TRY IT - Go through the records below and copy out every line that contains the word "right".

RECORD SET -
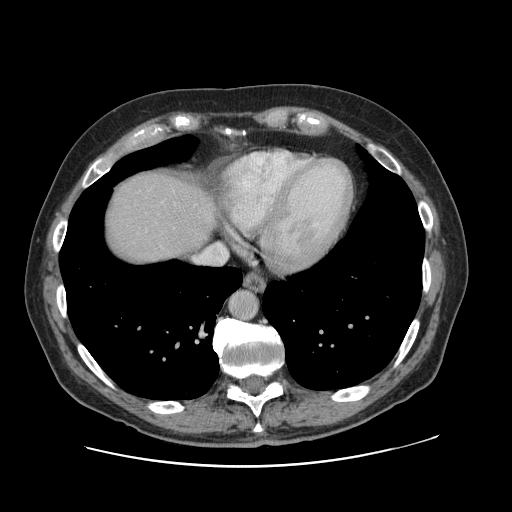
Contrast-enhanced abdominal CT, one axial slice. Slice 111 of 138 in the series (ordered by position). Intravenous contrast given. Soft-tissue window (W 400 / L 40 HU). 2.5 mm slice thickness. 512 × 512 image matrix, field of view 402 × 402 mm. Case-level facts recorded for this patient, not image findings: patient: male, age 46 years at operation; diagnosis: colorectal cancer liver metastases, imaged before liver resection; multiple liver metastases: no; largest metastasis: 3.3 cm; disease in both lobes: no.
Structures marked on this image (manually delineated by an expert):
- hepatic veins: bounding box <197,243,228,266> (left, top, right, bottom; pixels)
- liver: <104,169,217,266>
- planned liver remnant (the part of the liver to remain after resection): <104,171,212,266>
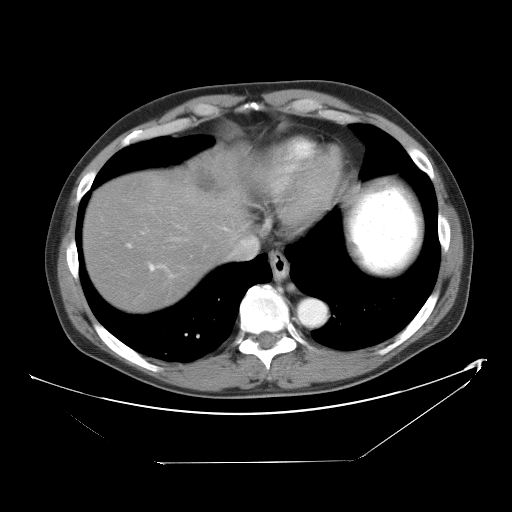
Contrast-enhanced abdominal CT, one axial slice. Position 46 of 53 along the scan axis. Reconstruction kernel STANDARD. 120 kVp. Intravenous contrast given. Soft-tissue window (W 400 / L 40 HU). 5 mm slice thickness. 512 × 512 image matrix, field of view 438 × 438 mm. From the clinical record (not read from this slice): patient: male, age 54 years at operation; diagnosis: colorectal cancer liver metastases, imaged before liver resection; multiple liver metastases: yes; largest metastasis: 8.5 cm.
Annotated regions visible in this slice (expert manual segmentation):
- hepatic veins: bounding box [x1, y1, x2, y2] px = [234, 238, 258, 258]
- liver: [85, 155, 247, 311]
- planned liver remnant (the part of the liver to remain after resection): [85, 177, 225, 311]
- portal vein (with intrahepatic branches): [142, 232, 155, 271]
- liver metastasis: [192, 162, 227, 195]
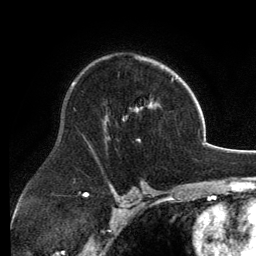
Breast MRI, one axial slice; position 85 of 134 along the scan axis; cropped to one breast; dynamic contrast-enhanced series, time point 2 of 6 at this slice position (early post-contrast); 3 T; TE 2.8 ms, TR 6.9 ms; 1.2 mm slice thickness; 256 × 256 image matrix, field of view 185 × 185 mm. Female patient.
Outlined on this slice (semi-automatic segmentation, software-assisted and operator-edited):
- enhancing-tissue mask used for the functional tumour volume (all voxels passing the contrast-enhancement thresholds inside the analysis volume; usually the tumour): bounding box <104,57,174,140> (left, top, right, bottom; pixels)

---

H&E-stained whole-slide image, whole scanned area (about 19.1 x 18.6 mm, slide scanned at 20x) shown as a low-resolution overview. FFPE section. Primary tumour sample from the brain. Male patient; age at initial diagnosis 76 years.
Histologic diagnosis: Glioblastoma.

RESULT FOR THIS EXERCISE -
- hepatic veins: bounding box <197,243,228,266> (left, top, right, bottom; pixels)
- enhancing-tissue mask used for the functional tumour volume (all voxels passing the contrast-enhancement thresholds inside the analysis volume; usually the tumour): bounding box <104,57,174,140> (left, top, right, bottom; pixels)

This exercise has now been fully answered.